Although Detroit is currently the center of focus, how this issue plays out matters throughout Michigan. As Buss notes, local units of government across the state are dealing with the same problems that have driven its largest city to the brink of insolvency. Lost revenues due to high unemployment and the collapse of the housing market, coupled with reductions in state revenue-sharing funds, have put most in a precarious position.
Despite that, though, what isn't an option for Detroit at this point is the filing for federal Chapter 9 bankruptcy. Just last week, in the largest municipal bankruptcy in U.S. history, Jefferson County, Ala., took that extraordinary measure in an attempt to deal with the burden of more than $4 billion in debt.
Pennsylvania's capital city, Harrisburg, also filed for bankruptcy recently.
However, according to Buss, the only way for a Michigan municipality to file for bankruptcy is for an appointed emergency manager to initiate the proceedings, which would then have to be approved by the state before moving forward.
In other words, that ain't going to happen — at least not in the foreseeable future.
Also gaining headlines last week was the claim by Bing — finally taking up an issue long raised by Detroit Councilwoman JoAnn Watson — that the state owes Detroit $220 million in revenue-sharing that was promised by then-Gov. John Engler back in 1998 in return for the city reducing its income tax rates. (For more details on this issue, see this week's "Stir it up" column by MT's Larry Gabriel.)
No one is denying that the promise was made. But that pledge doesn't have the force of law, and so any obligation the state has at this point is a strictly moral one. There's apparently no turning to the courts for help. And, given the state's problems balancing its own budget, the political likelihood that a Republican-dominated Legislature would meet that obligation now, according to Buss, is "slim to none.
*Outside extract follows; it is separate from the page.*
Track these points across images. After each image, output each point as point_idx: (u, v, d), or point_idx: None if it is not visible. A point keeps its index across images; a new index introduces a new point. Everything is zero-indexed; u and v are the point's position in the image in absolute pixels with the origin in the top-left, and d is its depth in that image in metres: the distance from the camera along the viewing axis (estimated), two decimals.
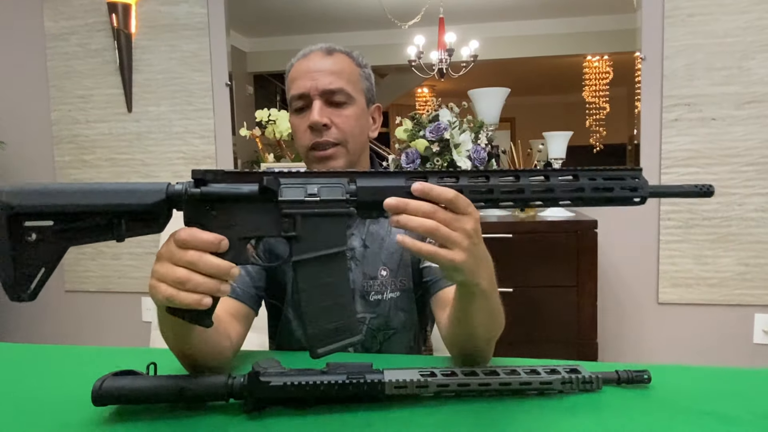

And probably closer to none."
So, what's the answer?
Buss lets loose a deep sigh when we ask her that question.
"I wish I knew," she says. "I think we are all struggling to figure out a permanent solution."
In other words, no matter who it is that ends up calling the shots for the city of Detroit, things are going to get much worse before they get better, and even the most optimistic view is that the prospects of reversing a downward spiral 50 years in the making remain a distant hope.